Ionesco sudah sejak awal membenci kebusukan dunia karena perang, korupsi dan sebagainya. Ditambah dengan perceraian kedua orang tuanya, lalu ia terus membenci dunia nyata. Kemudian, ia pindah ke Prancis. Sialnya, ia tinggal di sana di tahun 1942, tepat ketika perang dunia kedua sedang merajalela. Itulah kenapa, kebenciannya terhadap realita menjadi-jadi. Karakter yang diciptakannya rata-rata adalah karakter otoriter yang konyol, penyembahan yang palsu dan setipenya.
Sedangkan Genet, yah dia adalah orang yang terbuang sejak lahir. Lahir dari seorang pelacur yang kemudian menitipkannya di panti asuhan untuk diadopsi ketika ia masih berusia 7 bulan. Ia tinggal bersama seorang ibu angkat yang baik hati, namun kemudian meninggal dunia. Genet selalu mendapatkan nilai yang baik di sekolah, namun selalu terlibat dengan pencurian dan berbagai kenakalan dan tindak kriminal sejak kecil. Genet kecil kemudian tinggal dengan sepasang lansia sampai akhirnya dipenjara karena kasus kriminal. Mulai dari pencurian, tindak cabul, pemalsuan, dan sebagainya. Ia menulis puisi ketika di penjara, yang kemudian berhasil mengesankan Jean Cocteau yang lalu menyelamatkan Genet dari hukuman seumur hidup.
Setelah sedikit pemaparan pendek tentang tiga orang itu, maka jelas sekarang ada persamaan dari mereka. Sama-sama terbuang, dan depresi dengan kenyataan hidup. Realita yang hidup sebenarnya sangat absurd. Dan mereka menuliskan semua kegelisahaan mereka, kehancuran itu, serta pandangan (respon) terhadap dunia sekitarnya dalam tulisan, baik itu puisi, novel, sampai naskah drama.

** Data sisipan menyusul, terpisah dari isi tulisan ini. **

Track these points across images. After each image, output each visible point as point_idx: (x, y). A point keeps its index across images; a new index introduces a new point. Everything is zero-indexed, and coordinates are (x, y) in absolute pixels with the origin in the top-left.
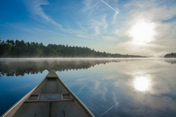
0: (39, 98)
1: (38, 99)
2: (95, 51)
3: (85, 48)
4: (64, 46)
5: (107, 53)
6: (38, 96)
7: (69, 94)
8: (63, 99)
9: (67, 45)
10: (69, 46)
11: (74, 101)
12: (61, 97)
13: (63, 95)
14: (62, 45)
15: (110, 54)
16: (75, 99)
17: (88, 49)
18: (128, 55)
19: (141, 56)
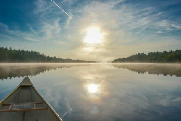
0: (11, 107)
1: (10, 109)
2: (44, 55)
3: (33, 52)
4: (6, 49)
5: (58, 58)
6: (10, 105)
7: (43, 102)
8: (36, 107)
9: (11, 48)
10: (13, 50)
11: (47, 109)
12: (34, 106)
13: (36, 104)
14: (4, 48)
15: (61, 59)
16: (48, 107)
17: (37, 53)
18: (79, 60)
19: (92, 61)
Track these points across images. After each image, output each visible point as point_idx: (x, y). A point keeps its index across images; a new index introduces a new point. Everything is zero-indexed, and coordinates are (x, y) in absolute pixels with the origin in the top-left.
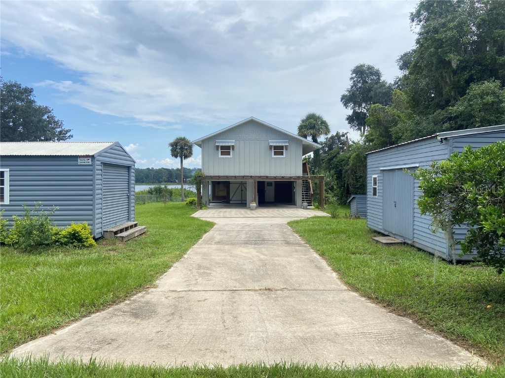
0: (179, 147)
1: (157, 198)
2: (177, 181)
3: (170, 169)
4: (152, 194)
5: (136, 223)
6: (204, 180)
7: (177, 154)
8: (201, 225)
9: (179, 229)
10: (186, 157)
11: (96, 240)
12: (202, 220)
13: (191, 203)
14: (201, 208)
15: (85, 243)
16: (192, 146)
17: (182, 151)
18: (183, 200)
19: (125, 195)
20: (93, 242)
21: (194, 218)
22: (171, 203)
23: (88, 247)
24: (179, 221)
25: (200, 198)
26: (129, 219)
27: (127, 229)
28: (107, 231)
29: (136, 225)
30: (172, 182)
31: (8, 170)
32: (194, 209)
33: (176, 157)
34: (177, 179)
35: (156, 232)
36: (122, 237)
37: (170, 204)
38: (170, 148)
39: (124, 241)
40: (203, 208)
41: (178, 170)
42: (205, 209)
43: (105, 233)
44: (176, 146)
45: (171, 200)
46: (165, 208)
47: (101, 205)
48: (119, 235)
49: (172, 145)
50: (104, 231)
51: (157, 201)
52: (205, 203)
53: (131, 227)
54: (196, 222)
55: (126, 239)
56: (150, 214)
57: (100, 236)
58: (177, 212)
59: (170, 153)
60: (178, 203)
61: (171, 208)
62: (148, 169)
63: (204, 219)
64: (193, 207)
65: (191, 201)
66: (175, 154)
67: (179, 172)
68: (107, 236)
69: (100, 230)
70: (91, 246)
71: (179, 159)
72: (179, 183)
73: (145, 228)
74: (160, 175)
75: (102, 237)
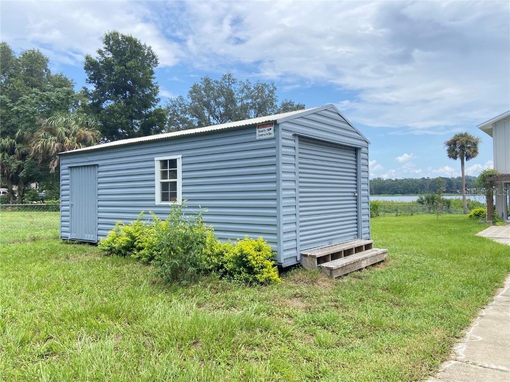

Sialnya, timingnya tepat. Yah, waktunya sangat tepat. Karya itu hadir ketika banyak orang sudah benar-benar depresi dengan banalitas kehidupan. Waktu yang bertepatan dengan orang-orang sudah menganggap dunia sebagai sebuah tempat yang menakutkan, dan sudah kehilangan semua maknanya. Maka manusia sudah benar-benar sia-sia. Mereka tidak lagi hidup untuk hidup, melainkan hidup untuk mempersiapkan mati, itupun sendiri-sendiri dengan cara yang egois.
Bila teater adalah tempat memindahkan realita, maka realita yang absurd inilah yang harus dipindahkan ke atas sana. Sedangkan di Amerika, Edward Albee di tahun 1962 mempertontonkan Siapa Takut akan Virginia Woolf? dan menampilkan absurdisme yang berkait dengan realisme. Dimulai dengan adegan yang realistis, lalu berubah menjadi absurd.
Timing yang tepat itu juga menjadikan teater absurd menjadi populer di masanya. Pertunjukan yang tidak masuk akal, juga tidak logis, nyatanya menarik perhatian penonton. Kenapa? Karena bila pada pertunjukan jenis lain, penonton diminta untuk mencari makna dari pertunjukan tersebut.
Sedangkan untuk pertunjukan jenis ini, penonton justru mencari makna dan kesamaan dengan kehidupan mereka sendiri.